Monday, July 6, 2020

Monday Closing Livestock Market Summary - Livestock Support Remains

GENERAL COMMENTS:
As perplexing as it may be, all three livestock markets rallied through Monday's closing. Cattle contracts closed with the biggest rally, but the deferred lean hog contracts weren't all that far behind. Hog prices are unavailable on the National Direct Afternoon Hog Report due to packer submission problems. September corn is up 3 cents per bushel and December soybean meal is up $1.80. The Dow Jones Industrial Average is up 459.67 points and NASDAQ is up 226.02 points.
LIVE CATTLE:
Live cattle contracts closed above $100 throughout the complex, which was a strong close that begs the question -- is this going to last or will the market's pressure of plentiful supply, heavier weights and weakening boxed beef prices erode the contracts to lower prices?
August live cattle closed $0.70 stronger at $100.10, October live cattle closed $1.25 higher at $103.92 and December live cattle closed $1.12 higher at $107.05. So far, the countryside has just seen a mild sampling of trade as most packers as still just inquiring about cattle.
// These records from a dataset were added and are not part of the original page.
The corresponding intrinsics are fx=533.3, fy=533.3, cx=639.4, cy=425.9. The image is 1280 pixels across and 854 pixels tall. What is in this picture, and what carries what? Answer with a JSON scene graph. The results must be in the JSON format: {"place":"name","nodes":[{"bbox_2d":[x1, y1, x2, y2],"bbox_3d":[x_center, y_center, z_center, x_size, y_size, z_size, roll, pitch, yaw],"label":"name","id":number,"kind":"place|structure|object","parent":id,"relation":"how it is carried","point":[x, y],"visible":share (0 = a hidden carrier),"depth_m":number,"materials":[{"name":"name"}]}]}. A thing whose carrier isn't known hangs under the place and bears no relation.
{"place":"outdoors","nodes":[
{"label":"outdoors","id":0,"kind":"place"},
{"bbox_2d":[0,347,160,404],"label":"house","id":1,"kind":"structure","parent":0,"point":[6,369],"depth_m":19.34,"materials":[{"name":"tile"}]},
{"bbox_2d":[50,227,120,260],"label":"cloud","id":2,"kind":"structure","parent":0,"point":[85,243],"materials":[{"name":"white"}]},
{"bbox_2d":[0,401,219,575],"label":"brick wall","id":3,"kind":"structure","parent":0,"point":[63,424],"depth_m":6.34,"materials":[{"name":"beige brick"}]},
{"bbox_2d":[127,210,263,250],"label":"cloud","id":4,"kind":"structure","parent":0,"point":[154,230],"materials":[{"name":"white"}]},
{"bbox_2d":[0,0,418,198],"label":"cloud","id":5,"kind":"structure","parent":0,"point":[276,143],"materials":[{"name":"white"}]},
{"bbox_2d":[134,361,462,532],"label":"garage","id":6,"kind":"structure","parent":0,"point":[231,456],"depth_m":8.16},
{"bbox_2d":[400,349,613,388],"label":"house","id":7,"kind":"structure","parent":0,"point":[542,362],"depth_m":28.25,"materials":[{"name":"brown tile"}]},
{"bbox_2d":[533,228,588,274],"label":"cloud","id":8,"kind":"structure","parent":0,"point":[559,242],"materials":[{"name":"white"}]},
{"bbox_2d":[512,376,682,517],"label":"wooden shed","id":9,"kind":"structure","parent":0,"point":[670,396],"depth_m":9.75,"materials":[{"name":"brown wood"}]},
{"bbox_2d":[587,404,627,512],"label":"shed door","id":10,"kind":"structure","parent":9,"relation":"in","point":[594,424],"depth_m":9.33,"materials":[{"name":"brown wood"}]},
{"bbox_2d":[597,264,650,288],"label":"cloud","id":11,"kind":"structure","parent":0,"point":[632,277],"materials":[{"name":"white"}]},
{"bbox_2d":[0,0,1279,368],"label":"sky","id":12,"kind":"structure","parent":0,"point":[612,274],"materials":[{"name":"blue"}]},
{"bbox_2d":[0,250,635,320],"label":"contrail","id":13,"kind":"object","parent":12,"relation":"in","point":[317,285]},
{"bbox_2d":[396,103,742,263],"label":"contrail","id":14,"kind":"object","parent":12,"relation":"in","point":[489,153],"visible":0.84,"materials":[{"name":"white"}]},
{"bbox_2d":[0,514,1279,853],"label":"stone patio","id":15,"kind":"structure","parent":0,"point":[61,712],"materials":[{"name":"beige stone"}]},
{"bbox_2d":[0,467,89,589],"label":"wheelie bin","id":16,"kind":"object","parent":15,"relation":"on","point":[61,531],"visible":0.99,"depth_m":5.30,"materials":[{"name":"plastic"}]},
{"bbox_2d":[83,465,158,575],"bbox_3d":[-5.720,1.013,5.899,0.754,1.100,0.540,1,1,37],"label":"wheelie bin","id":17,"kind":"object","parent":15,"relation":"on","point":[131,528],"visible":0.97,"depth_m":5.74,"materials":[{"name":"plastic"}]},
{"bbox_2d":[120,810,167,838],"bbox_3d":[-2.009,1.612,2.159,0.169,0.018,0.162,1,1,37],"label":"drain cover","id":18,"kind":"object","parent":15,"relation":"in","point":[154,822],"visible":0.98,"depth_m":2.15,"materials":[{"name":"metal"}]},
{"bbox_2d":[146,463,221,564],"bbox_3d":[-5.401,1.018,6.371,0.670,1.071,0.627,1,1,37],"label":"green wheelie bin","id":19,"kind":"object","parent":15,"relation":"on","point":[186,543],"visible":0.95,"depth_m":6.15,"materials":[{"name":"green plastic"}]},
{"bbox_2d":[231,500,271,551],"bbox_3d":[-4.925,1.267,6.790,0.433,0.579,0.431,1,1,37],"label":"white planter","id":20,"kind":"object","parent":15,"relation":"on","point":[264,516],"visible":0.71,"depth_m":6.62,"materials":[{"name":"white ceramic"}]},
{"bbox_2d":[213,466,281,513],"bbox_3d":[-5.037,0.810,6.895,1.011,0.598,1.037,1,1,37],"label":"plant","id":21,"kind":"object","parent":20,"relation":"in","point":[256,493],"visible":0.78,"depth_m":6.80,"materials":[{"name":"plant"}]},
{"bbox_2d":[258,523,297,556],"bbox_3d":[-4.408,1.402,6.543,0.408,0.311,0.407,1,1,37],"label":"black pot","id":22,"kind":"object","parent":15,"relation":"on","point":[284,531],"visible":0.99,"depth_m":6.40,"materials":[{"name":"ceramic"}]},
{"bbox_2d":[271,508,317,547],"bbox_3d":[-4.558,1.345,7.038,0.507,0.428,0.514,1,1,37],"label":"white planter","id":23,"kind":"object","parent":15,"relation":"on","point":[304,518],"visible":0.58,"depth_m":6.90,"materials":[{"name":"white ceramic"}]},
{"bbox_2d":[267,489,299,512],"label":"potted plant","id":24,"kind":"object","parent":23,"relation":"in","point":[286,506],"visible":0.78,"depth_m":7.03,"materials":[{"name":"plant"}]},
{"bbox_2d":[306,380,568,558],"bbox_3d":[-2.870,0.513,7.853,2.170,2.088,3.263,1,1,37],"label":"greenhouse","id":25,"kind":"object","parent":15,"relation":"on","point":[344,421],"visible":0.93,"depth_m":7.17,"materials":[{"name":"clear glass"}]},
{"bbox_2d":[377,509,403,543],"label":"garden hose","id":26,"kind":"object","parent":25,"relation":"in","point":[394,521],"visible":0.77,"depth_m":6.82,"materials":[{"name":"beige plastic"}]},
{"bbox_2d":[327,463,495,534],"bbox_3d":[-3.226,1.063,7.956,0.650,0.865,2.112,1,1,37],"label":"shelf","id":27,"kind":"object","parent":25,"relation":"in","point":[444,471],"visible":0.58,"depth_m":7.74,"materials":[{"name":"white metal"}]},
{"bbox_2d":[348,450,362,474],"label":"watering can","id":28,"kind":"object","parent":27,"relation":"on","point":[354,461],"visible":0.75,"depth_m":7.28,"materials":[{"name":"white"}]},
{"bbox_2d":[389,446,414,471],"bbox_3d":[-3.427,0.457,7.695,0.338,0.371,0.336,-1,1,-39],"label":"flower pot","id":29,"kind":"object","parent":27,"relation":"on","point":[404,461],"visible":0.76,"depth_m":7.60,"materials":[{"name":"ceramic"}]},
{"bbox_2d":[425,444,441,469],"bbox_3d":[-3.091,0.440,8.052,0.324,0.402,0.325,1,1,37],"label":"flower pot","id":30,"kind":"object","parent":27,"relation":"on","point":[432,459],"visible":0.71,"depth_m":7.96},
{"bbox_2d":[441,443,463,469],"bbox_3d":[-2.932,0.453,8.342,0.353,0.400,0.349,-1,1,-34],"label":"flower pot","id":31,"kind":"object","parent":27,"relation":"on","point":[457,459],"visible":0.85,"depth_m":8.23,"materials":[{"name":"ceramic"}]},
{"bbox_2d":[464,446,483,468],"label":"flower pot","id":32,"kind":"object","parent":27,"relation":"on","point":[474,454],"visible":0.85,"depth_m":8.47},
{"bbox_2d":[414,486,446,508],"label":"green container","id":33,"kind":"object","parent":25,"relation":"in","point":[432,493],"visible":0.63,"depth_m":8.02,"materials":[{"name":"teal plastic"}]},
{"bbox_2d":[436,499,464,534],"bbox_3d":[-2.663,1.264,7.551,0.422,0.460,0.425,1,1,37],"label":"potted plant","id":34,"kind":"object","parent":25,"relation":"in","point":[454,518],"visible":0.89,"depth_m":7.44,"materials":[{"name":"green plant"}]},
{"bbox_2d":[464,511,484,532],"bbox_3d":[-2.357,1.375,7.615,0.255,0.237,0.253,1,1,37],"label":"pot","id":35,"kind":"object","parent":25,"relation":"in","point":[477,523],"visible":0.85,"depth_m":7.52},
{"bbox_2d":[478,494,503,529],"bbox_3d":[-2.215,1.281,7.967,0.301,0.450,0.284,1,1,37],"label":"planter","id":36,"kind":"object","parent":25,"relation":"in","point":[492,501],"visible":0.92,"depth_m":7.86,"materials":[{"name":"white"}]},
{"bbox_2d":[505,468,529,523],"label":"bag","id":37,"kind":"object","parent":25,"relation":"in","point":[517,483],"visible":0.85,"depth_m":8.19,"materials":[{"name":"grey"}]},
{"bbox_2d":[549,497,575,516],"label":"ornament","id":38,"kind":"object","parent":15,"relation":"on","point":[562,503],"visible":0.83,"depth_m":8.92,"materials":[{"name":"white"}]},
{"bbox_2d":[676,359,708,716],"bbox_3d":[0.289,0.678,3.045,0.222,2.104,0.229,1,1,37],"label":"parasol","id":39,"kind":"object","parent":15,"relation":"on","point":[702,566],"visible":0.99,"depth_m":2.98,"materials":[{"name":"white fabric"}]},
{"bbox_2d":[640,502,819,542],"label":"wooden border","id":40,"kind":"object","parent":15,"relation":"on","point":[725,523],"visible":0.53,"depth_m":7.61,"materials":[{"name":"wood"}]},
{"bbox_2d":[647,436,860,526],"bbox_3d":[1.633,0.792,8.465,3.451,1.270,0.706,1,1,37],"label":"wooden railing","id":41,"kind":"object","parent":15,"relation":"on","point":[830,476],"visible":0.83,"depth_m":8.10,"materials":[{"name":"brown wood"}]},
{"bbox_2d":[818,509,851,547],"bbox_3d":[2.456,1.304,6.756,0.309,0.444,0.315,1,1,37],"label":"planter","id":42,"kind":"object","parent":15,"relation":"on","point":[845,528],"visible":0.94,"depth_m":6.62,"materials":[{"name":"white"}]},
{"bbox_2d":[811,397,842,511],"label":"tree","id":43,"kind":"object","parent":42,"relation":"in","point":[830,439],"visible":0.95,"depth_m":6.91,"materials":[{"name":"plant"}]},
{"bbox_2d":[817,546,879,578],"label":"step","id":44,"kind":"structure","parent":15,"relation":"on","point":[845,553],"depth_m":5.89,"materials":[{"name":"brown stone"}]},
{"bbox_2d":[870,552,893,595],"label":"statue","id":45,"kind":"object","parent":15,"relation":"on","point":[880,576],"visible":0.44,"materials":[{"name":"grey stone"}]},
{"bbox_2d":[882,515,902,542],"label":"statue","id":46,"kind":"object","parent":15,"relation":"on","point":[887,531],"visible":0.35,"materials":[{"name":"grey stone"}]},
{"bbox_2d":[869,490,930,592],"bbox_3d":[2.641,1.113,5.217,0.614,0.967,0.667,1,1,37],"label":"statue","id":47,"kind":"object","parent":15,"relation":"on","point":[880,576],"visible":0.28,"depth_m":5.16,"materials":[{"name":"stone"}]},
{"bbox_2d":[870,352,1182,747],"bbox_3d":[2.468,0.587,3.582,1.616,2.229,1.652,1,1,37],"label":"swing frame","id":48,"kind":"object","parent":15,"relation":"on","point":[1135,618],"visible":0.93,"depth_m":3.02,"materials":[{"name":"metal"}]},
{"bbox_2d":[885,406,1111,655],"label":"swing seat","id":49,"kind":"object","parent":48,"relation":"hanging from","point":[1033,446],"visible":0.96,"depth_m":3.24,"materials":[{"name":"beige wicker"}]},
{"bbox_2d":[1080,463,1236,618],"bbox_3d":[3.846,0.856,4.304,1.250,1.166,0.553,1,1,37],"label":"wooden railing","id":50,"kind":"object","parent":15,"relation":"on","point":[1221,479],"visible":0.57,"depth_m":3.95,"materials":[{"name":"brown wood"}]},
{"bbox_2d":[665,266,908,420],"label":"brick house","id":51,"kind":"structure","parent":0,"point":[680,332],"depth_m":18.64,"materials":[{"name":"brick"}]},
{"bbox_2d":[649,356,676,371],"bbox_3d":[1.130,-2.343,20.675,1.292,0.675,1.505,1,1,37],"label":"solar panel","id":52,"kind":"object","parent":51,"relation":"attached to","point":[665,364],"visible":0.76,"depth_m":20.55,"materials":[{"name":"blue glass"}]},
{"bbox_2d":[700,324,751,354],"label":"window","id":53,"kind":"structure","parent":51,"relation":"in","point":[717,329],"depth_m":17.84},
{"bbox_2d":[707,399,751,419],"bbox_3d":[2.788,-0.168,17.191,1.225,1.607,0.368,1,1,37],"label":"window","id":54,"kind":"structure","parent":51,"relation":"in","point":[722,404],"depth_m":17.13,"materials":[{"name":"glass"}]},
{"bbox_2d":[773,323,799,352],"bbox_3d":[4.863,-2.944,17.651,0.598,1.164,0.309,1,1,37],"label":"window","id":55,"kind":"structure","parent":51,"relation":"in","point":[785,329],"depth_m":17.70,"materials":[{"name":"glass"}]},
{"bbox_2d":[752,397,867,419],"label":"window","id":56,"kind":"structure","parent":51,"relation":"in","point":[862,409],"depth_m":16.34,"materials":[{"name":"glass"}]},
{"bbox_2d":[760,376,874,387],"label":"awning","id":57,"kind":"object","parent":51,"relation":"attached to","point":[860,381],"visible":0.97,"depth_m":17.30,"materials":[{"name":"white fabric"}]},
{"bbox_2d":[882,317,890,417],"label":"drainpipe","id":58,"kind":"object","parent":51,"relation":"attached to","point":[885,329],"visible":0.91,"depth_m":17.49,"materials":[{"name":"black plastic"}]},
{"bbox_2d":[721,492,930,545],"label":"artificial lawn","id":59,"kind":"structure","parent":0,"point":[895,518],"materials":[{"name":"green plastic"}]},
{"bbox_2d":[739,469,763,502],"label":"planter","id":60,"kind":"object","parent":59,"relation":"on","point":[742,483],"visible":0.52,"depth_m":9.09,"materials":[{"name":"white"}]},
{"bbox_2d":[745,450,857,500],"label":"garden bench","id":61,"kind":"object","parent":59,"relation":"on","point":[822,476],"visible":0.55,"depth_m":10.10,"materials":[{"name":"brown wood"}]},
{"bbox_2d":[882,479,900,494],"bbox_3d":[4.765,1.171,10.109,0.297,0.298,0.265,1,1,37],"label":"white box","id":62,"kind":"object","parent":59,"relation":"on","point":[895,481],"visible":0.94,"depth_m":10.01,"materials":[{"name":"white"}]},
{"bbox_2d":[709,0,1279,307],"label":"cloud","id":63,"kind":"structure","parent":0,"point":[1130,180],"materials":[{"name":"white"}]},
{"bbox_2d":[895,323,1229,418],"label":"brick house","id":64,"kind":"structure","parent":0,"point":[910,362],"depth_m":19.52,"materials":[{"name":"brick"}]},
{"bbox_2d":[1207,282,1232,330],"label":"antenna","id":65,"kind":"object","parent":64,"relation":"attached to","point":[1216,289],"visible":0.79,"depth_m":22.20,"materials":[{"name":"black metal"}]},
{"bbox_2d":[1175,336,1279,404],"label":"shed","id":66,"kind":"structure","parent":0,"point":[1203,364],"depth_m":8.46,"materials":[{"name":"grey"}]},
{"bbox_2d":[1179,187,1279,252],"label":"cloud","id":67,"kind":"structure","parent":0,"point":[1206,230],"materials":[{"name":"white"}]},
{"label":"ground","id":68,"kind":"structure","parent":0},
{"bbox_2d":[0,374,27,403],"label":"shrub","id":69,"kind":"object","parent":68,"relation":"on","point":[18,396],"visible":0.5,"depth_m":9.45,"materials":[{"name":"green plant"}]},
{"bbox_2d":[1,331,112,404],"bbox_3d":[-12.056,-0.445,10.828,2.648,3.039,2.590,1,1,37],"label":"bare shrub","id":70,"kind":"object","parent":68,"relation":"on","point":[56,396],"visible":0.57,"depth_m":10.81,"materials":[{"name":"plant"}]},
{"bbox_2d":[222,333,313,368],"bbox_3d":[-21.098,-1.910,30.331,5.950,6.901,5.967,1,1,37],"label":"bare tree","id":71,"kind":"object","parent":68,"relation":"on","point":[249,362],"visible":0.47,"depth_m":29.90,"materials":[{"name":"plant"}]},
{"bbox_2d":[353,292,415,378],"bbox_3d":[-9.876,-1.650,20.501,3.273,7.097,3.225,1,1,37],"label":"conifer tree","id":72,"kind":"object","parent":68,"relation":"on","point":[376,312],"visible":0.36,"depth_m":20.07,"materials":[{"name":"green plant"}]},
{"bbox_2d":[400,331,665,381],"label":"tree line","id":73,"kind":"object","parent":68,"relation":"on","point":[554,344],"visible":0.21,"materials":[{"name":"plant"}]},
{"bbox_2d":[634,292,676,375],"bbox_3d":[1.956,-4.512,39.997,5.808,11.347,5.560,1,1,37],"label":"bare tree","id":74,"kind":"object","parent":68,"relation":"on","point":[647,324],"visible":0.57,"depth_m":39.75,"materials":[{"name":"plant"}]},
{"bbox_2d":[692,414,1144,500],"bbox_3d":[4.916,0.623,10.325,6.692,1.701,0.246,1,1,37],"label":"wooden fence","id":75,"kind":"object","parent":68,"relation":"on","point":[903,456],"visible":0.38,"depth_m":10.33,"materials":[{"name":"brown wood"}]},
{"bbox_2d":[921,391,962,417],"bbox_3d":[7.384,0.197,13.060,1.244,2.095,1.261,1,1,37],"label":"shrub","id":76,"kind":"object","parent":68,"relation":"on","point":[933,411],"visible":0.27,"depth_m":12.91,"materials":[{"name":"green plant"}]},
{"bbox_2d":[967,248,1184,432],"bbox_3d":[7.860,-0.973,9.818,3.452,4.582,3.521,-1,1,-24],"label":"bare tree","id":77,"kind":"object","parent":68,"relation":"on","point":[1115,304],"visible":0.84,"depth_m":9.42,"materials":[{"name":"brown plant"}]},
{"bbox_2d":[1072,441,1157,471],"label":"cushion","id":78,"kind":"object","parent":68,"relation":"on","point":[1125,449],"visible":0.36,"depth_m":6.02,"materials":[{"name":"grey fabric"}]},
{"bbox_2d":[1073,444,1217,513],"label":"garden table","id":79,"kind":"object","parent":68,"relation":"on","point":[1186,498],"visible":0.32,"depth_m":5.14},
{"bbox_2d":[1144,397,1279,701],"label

There were some cattle that traded in Kansas for $95 for immediate delivery to be killed this week. Bids and asking prices have yet to be established, but seeing that the board has traded higher now for a handful of days ... feeders are anticipated to prices cattle higher this week. Last week's slaughter totaled 593,000 head, with 109,000 head processed Friday and no cattle slaughtered Saturday. Monday's slaughter is estimated at 119,000 head, 2,000 head less than a week ago and steady with a year ago.
Boxed beef prices closed mixed: choice up $0.02 ($205.46) and select down $1.79 ($196.97) with a movement of 169 loads (91.91 loads of choice, 24.67 loads of select, 21.04 loads of trim and 31.79 loads of ground beef).
TUESDAY'S CASH CATTLE CALL: Steady. The market will either dance with steady prices or teeter lower again this week. Packers have been diligent about buying cattle consistently and for the most part, they've been mostly scheduled for early delivery. July will pressure the fat cattle market as there's an enormous amount of cattle to be processed.
FEEDER CATTLE:
Feeder cattle contracts were not shy about trading higher all throughout the day and closed anywhere from $0.55 to $1.37 stronger. August feeders closed $1.27 higher at $136.15, September feeders closed $1.37 higher at $137.22 and October feeders closed $1.15 higher at $137.85. Sales that took place early in the week last week fared quite well, but interest dwindles as the week progressed and got closer to the holiday weekend. Last week's auction summaries shared that, for the state of Nebraska, compared to the previous week, yearling steers sold mostly steady and yearling heifers over 650 pounds sold steady to $5.00 stronger. Demand was good with several buyers wanting cattle immediately. Some of the cattle came off grass while others were pulled from the grow yards. There's been more and more slaughter cows and bulls hitting the market as some areas of the state are showing great signs of dryness. The CME feeder cattle index 7/2/2020: down $0.17, $128.88.
LEAN HOGS:
The lean hog complex was able to close the day higher with nearby contracts closing just slightly higher; deferred contracts closed near $1.00 higher. July lean hogs closed $0.22 higher at $44.95, August lean hogs closed $0.7 higher at $49.27 and October lean hogs closed $0.70 higher at $49.05. 2020 contracts seem to be bearish through the end of the year as plentiful supply continues to be an issue, but as the calendar turns to 2021, prices look more optimistic. Pork cutouts totaled 467.53 loads with 414.56 loads of pork cuts and 52.97 loads of trim. Pork cutout values: down $2.12, $64.34. Last week's slaughter totaled 2,043,000 head, with 176,000 head on Friday and no hogs processed Saturday. Monday's slaughter is estimated at 452,000 head, 16,000 head less than a week ago and 31,000 head less than a year ago. The CME lean hog index 7/1/2020: down $0.26, $45.02.
TUESDAY'S CASH HOG CALL: Steady. Without knowing exactly what the cash market is trading for (packer submission problems), the long-term trend leans toward steady trade. There's obvious pressure on the market as ample supply continues to be an issue, but if packers have lofty kills planned, sometimes they have to up their bids to get the hog they need immediately.